Hillfort in Powys, Wales

Slwch Tump, also known as Slwch Camp and formerly known as Pen Cevn-y-Gaer, is an Iron Age hillfort close to Brecon in Powys, Wales.

==Site==
The enclosure is located on a hill composed of sandstones of the St Maughans Formation with an elevation of 807 ft (246 m), about 0.8 miles (1.3 km) east of the confluence of the Rivers Usk and Honddu in the centre of Brecon. The hillfort can be accessed by a public footpath which joins Slwch Lane north of the site and loops around the rampart.

==Description==
The hillfort is smaller than the one on nearby Pen-y-crug and is irregular but roughly rectangular in shape, measuring about 187 m by 242 m, with a single encircling rampart. Samuel Lewis described it in 1845 as "defended by a double fosse, which is in some places nearly destroyed". Its entrance is on the north-west side, towards Brecon.

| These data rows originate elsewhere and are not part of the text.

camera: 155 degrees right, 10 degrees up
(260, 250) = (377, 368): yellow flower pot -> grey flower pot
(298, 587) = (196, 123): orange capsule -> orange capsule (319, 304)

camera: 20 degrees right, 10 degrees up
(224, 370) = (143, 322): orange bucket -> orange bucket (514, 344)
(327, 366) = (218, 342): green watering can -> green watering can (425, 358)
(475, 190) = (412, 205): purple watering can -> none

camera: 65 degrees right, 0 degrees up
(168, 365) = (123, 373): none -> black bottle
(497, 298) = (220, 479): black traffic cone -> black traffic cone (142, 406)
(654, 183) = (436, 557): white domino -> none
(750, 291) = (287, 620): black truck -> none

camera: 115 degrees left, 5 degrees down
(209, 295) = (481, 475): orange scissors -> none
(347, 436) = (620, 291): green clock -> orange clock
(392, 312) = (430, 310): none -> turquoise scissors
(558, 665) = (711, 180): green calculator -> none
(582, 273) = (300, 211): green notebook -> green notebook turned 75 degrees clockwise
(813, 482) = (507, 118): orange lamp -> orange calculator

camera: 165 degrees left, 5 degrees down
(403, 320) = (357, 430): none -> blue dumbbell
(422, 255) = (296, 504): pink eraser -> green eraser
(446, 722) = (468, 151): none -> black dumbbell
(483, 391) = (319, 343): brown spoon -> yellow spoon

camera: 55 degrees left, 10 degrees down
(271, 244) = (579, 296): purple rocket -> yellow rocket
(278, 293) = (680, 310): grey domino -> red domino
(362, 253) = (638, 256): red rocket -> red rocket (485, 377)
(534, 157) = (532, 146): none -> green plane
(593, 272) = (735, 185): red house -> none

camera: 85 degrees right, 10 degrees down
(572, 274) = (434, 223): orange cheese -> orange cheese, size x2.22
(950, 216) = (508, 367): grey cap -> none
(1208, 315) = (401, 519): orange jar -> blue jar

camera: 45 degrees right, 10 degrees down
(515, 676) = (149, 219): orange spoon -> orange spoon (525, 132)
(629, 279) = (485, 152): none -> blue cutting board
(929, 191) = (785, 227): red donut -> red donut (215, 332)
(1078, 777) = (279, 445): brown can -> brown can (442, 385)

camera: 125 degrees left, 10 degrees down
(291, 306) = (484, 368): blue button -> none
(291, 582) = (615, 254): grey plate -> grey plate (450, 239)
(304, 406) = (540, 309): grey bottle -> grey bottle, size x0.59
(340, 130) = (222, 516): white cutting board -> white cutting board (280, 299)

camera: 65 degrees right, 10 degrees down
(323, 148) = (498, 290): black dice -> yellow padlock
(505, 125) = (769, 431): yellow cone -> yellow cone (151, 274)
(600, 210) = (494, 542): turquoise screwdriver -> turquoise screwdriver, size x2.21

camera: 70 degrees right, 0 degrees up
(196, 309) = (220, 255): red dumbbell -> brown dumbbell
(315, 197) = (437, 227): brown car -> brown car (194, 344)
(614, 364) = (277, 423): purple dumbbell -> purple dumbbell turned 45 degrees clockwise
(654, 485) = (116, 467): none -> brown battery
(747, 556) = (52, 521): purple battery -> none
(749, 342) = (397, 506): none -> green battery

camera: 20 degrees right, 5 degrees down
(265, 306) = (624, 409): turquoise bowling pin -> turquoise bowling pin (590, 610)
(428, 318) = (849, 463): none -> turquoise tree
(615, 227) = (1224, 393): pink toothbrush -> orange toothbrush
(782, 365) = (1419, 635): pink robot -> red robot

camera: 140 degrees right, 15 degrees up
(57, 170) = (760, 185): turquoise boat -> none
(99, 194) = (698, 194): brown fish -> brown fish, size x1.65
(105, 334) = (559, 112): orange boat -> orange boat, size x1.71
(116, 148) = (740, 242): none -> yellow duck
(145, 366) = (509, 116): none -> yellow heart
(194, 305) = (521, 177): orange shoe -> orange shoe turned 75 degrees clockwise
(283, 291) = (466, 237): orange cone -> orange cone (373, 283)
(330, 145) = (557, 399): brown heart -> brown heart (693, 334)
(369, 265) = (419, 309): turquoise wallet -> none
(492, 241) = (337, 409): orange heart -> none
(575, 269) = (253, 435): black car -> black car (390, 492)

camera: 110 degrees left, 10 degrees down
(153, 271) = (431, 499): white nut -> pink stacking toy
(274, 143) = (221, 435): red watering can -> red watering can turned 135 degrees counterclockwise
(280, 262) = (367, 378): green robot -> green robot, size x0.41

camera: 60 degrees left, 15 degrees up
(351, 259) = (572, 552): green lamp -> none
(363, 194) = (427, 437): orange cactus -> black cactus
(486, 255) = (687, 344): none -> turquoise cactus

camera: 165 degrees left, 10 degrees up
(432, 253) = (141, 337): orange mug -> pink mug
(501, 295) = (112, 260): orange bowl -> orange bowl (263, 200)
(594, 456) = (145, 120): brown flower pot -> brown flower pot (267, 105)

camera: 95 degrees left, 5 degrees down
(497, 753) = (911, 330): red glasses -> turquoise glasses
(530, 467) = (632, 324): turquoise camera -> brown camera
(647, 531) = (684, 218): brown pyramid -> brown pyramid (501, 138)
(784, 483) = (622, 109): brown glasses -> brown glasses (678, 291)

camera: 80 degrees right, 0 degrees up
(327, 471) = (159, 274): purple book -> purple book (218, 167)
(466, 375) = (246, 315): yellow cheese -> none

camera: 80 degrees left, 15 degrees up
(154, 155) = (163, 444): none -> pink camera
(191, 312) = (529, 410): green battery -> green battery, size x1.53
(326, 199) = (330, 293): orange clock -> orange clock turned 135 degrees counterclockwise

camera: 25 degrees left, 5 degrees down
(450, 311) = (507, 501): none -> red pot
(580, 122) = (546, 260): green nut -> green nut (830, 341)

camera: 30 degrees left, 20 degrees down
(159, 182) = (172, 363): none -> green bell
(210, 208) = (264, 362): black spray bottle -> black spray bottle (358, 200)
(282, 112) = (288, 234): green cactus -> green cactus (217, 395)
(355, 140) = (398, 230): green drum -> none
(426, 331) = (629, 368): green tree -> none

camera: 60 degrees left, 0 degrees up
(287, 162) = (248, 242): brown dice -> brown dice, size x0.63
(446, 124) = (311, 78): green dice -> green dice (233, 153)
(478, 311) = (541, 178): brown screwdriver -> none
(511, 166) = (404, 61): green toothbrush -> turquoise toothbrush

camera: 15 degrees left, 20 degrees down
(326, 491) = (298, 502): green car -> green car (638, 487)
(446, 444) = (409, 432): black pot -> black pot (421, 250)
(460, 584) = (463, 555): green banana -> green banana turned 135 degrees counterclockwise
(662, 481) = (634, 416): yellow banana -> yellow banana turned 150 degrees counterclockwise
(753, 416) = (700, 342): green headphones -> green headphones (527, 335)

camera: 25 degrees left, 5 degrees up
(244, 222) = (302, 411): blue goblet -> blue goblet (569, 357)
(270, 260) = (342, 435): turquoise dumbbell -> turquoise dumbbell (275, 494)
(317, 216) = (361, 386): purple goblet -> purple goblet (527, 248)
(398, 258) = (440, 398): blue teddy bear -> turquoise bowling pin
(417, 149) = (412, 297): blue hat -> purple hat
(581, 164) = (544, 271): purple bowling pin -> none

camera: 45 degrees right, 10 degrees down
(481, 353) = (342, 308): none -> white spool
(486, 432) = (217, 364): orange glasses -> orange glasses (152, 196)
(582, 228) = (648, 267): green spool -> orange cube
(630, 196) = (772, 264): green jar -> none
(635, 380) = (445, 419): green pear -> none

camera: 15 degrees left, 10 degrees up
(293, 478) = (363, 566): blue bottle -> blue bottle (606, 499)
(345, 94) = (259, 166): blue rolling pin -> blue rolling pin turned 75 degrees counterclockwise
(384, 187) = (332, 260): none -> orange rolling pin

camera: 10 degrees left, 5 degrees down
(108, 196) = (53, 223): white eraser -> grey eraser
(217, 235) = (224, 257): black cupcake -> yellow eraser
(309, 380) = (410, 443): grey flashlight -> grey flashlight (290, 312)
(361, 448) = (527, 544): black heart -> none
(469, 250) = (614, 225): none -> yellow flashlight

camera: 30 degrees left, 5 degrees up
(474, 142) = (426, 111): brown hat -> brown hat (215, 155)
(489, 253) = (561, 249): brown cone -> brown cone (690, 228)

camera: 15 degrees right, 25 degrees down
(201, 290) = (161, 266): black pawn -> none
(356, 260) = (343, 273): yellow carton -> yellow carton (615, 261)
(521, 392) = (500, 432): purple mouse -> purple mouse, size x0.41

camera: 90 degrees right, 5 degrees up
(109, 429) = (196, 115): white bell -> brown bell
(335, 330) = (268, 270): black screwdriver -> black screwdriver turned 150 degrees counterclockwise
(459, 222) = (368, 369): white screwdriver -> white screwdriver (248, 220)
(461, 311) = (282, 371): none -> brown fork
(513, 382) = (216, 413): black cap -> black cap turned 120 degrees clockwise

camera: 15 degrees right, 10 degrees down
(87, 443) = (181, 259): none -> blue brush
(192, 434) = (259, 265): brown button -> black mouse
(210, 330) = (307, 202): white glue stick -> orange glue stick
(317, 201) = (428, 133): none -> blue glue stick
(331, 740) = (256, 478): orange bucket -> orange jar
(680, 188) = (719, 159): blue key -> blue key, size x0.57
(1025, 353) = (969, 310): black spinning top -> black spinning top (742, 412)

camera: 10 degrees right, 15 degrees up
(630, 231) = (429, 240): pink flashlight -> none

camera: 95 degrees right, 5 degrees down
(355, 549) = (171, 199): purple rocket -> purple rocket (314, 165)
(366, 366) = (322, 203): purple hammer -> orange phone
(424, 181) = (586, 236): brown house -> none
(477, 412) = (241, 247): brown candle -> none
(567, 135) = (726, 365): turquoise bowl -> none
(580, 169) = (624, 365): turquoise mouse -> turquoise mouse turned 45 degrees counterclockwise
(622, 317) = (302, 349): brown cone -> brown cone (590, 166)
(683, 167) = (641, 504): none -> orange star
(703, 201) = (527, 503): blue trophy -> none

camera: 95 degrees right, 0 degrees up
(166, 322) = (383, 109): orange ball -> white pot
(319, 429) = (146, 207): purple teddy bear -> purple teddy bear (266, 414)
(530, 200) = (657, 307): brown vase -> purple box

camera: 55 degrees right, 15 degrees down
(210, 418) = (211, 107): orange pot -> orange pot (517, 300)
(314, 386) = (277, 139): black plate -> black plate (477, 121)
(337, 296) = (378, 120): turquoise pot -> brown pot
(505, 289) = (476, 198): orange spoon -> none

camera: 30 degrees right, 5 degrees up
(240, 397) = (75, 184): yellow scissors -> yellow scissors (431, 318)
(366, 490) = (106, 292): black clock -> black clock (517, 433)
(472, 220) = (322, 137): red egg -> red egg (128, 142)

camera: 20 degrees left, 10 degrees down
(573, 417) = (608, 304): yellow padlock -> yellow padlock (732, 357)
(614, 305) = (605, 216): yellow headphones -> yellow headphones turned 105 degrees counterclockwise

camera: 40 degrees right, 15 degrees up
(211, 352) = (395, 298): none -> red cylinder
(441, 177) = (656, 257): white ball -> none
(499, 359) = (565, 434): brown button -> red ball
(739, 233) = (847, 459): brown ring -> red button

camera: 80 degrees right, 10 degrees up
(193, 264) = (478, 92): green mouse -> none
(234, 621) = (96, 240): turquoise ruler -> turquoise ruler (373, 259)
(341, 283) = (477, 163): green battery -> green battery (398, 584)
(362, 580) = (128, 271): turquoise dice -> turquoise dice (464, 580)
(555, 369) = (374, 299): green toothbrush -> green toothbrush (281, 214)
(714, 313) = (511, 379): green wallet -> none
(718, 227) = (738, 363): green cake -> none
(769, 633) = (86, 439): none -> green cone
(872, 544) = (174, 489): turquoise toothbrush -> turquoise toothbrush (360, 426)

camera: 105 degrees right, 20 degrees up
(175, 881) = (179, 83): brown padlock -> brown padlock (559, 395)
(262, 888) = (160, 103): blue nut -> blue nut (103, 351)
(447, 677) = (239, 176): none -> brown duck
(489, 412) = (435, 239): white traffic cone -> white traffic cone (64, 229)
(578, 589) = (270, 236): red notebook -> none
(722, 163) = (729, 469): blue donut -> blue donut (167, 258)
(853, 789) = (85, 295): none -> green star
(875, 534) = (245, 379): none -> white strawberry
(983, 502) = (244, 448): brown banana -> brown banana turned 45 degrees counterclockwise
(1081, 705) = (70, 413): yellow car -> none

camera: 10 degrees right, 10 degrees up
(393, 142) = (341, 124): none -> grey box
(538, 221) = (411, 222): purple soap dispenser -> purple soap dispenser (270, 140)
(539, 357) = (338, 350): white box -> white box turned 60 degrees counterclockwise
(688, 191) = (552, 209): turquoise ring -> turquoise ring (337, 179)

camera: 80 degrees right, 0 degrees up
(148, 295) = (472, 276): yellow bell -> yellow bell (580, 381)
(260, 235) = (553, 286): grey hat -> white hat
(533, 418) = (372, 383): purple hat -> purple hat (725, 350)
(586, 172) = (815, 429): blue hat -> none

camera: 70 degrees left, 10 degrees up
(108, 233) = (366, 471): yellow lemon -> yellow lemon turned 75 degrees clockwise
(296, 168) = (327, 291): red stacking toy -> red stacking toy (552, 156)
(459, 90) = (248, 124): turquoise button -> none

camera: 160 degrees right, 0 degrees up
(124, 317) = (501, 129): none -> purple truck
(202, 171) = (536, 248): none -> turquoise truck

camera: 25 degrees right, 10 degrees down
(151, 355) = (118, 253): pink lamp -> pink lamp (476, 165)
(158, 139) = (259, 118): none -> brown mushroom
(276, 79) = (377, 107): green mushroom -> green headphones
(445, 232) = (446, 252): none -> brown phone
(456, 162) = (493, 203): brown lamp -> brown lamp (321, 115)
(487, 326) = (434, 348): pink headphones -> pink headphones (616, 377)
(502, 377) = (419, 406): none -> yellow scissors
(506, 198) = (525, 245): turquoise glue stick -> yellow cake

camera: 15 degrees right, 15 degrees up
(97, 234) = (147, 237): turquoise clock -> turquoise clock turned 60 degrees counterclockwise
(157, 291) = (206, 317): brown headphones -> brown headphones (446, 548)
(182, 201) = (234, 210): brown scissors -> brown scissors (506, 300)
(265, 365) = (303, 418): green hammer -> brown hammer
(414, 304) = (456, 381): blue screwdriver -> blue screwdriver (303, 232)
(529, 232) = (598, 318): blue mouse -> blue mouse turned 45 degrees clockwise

Today its form is somewhat obscured by hedges and trees. Within the hillfort area there are remains of abandoned quarries for building stone.

==St Eluned==

A small church stood for some time at Slwch Tump, marking the place where Saint Eluned was supposedly beheaded. Eluned was one of the daughters of the 5th-century King Brychan of Brycheiniog and, as a Christian, she refused a pagan prince's marriage proposal and fled from him. At Slwch Tump, the local lord permitted her to build herself a cell, where she lived until her spurned suitor found her. As she ran from him, he cut off her head with his sword. A spring of water appeared and her cell became a small church, which remained on the site, latterly in a ruinous state, until 1698. Before the Reformation, the spring was associated with healing and other miracles.